研究所で居候をしていた時、1980年頃だっただろうか、日本語ワープロが購入されてきた。日本でも早い時期の導入であろう。1978年に東芝がJW- 10をだし、相当に高価なものであったが、それから数年遅れの導入だったと思う。キヤノン製のキャノワードだったと記憶するが、5インチのメディアにデータを保存し、ローマ字入力仮名変換ができた。一人用の事務机ほどの大きさがあったがプリンターも一体で構成されていて、とても重宝だった。

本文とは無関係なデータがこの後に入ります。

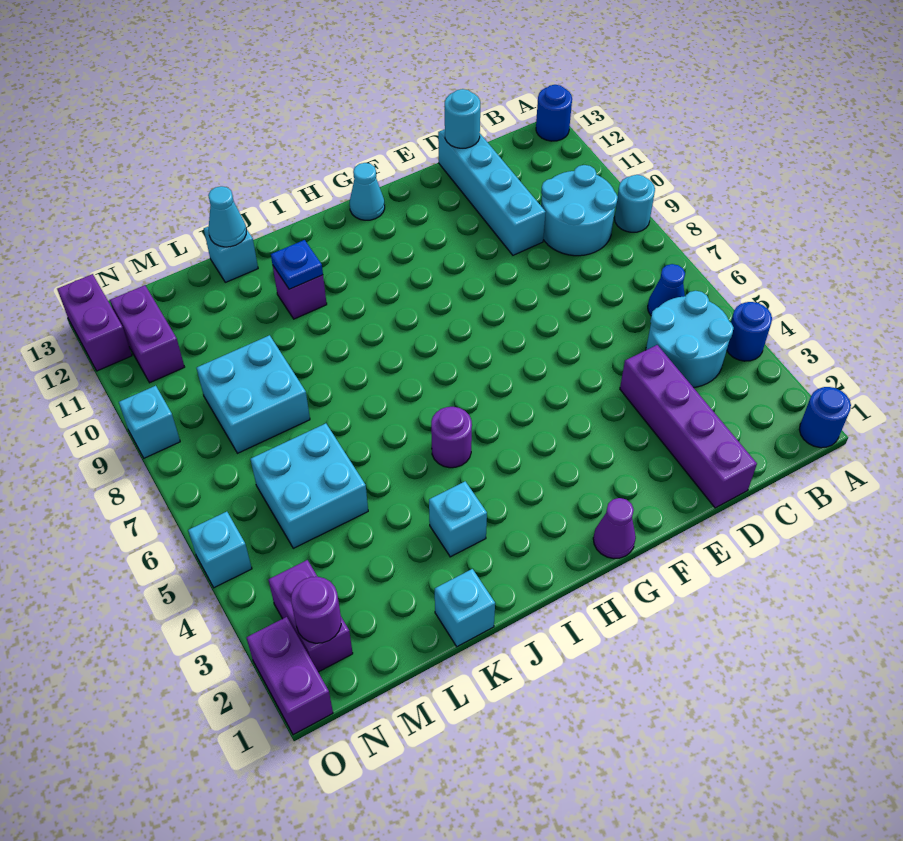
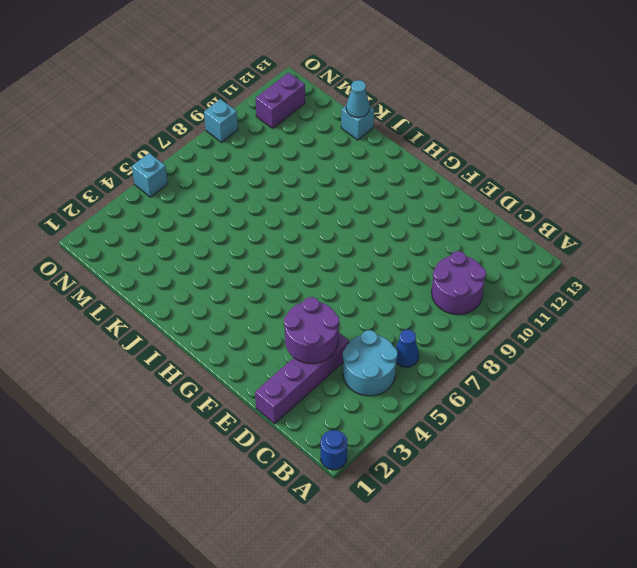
purple round brick B9:C10 level 1 -> cyan round brick B9:C10 level 1
purple round brick D3:E4 level 2 -> none
none -> blue round brick A4 level 1
none -> cyan round brick A9 level 1
none -> blue round brick A13 level 1

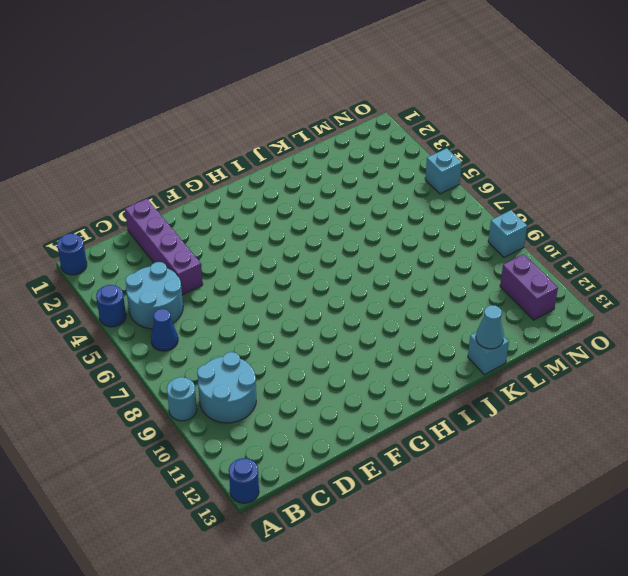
none -> cyan brick D10:D13 level 1
none -> purple cone G1 level 1
none -> cyan cone G13 level 1

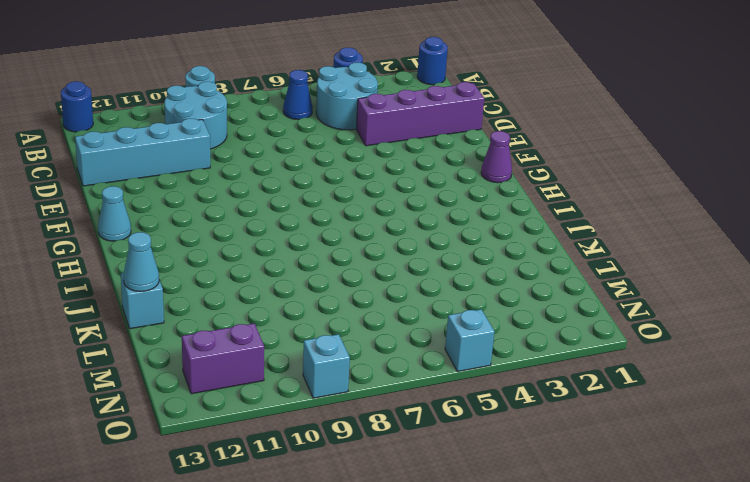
none -> purple round brick I5 level 1
none -> cyan brick J3 level 1
none -> purple brick J11 level 1

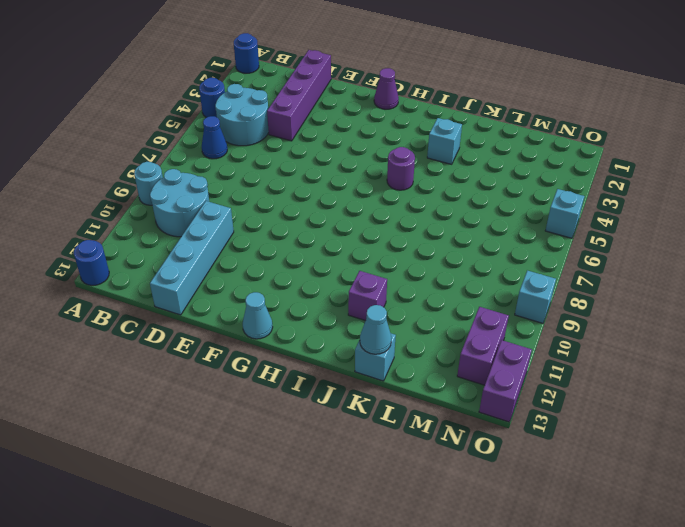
none -> cyan brick K1 level 1
none -> cyan brick L5:M6 level 1
none -> cyan brick L8:M9 level 1

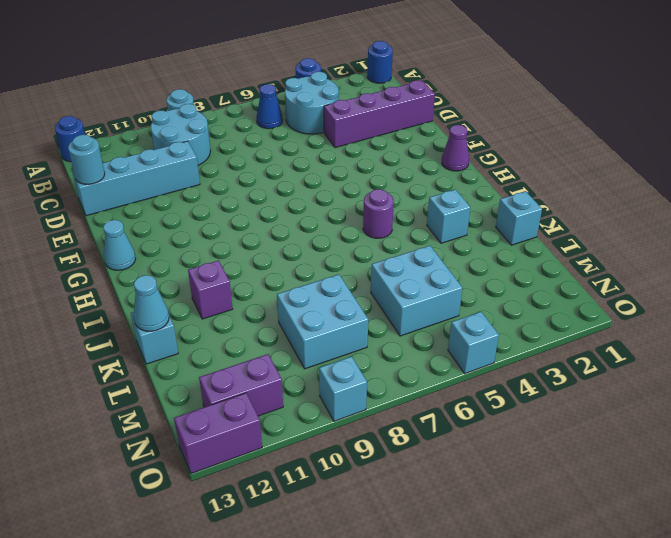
none -> purple brick N2:N3 level 1
none -> purple brick O1:O2 level 1
none -> blue plate J11 level 2

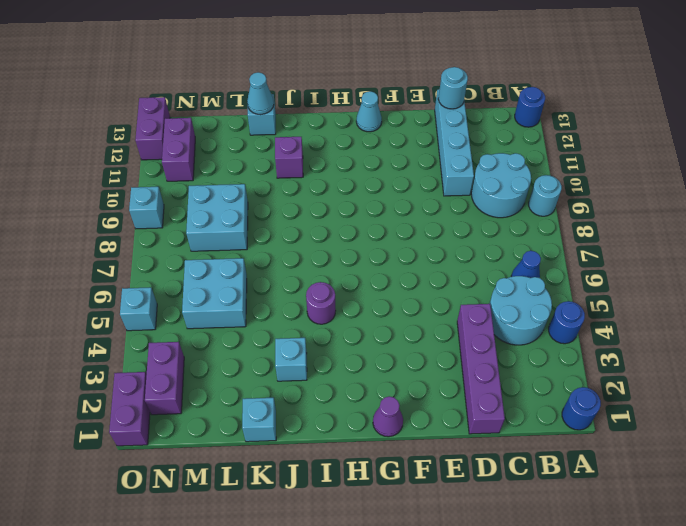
none -> blue plate J11 level 2
none -> purple round brick N2 level 2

当時、研究所ではワープロをどう使うのかが結構話題であった。清書機械だというのが、ひとつの考えで、原稿用紙に原稿を書いて、秘書さんにわたし、ワープロで清書をさせたのである。しかし、そのうち、そのプロセスは校正という作業が必要であることになった。ひとつには、ミスタイプがなく正確に入力してくれる秘書さんが少なかったし、それだけではなく、自分の原稿の修正にも便利だということが理解されるようになった。原稿を入力し印刷してから、それを校正刷りのように見なして、「赤」を入れたのである。
そうこうするうちに、自らワープロに向かって入力し始める研究者が出現した。最初は、一台しかなかったのだが、やがては、4−5台に増えた。だれかの「清書」をする秘書さんや論文を入力しようとする研究者で、予約待ちがでるほどだった。
こうしたとき、ワープロを清書機械もしくは校正機械と見なして、いち早く導入しようとして研究者もいたが、頑固に導入しようとしない研究者もいたのである。かれらの論理は、原稿用紙を用いた推敲が大切であって、何度も訂正できるからといって、文章が荒れると主張したのである。
しかし、このように主張した研究者の多くも、やがては、ワープロを使うようになっていった。とくに、1982年以降NECのPC−9801が出現して以来、パソコンも研究室に備えられるようになり、フロッピーによる起動であったが、ワープロソフトが使えるようになった。特に、「一太郎」が1984年ごろがでたころ、一太郎もしくは「松」のユーザが大勢を占めた。